** START Supplied entries **

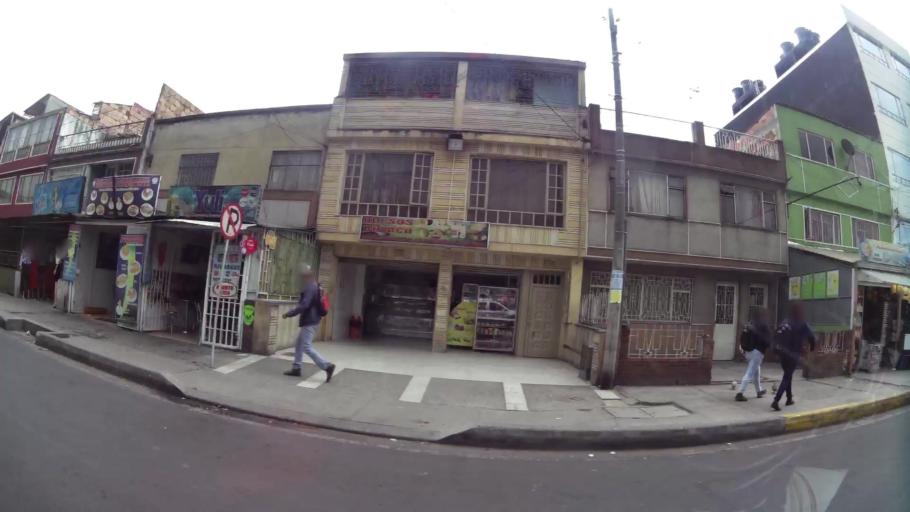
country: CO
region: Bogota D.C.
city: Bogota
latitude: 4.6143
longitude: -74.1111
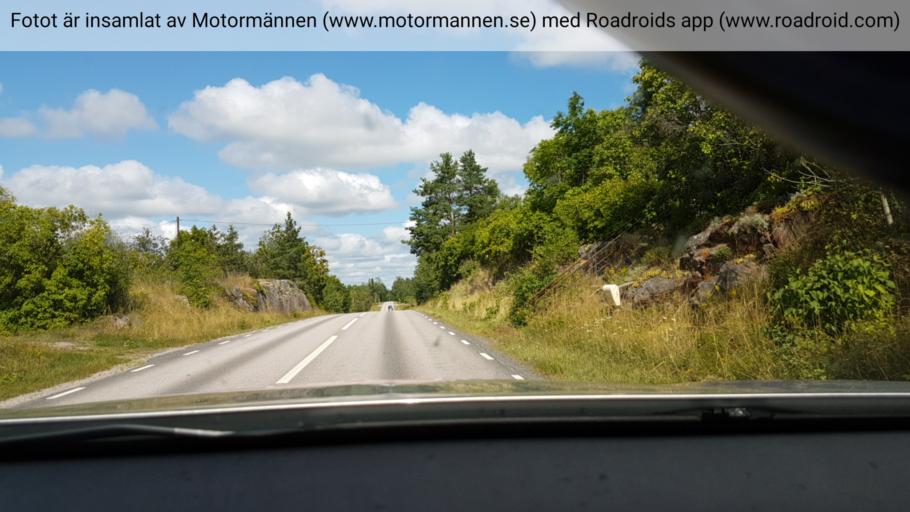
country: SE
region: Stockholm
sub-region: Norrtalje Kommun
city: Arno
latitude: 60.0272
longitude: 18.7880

** END Supplied entries **
** START Supplied entries **

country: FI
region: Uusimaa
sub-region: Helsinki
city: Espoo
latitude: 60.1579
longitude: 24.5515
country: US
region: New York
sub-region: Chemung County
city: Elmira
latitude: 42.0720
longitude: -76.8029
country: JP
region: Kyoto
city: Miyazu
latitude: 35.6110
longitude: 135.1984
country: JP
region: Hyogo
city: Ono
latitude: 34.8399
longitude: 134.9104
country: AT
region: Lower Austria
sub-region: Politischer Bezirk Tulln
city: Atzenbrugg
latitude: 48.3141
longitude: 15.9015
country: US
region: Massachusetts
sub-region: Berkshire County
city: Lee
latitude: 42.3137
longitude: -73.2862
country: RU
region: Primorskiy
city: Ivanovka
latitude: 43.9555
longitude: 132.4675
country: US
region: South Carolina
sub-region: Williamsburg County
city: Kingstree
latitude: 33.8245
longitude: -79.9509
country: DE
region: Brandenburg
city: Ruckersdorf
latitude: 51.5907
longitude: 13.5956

** END Supplied entries **
** START Supplied entries **

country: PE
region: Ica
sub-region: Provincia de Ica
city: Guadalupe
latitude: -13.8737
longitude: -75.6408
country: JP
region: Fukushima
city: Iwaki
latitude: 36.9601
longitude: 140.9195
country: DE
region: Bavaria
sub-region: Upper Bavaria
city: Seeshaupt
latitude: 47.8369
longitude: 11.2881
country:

** END Supplied entries **

Your goal ▸
Rewrite the data from the line with "country: CO" up to and including the line with "longitude: 18.7880", putting "town" in place of "city" and changing nothing else. Leave out the pictures.

Solution for this task ▸
country: CO
region: Bogota D.C.
town: Bogota
latitude: 4.6143
longitude: -74.1111
country: SE
region: Stockholm
sub-region: Norrtalje Kommun
town: Arno
latitude: 60.0272
longitude: 18.7880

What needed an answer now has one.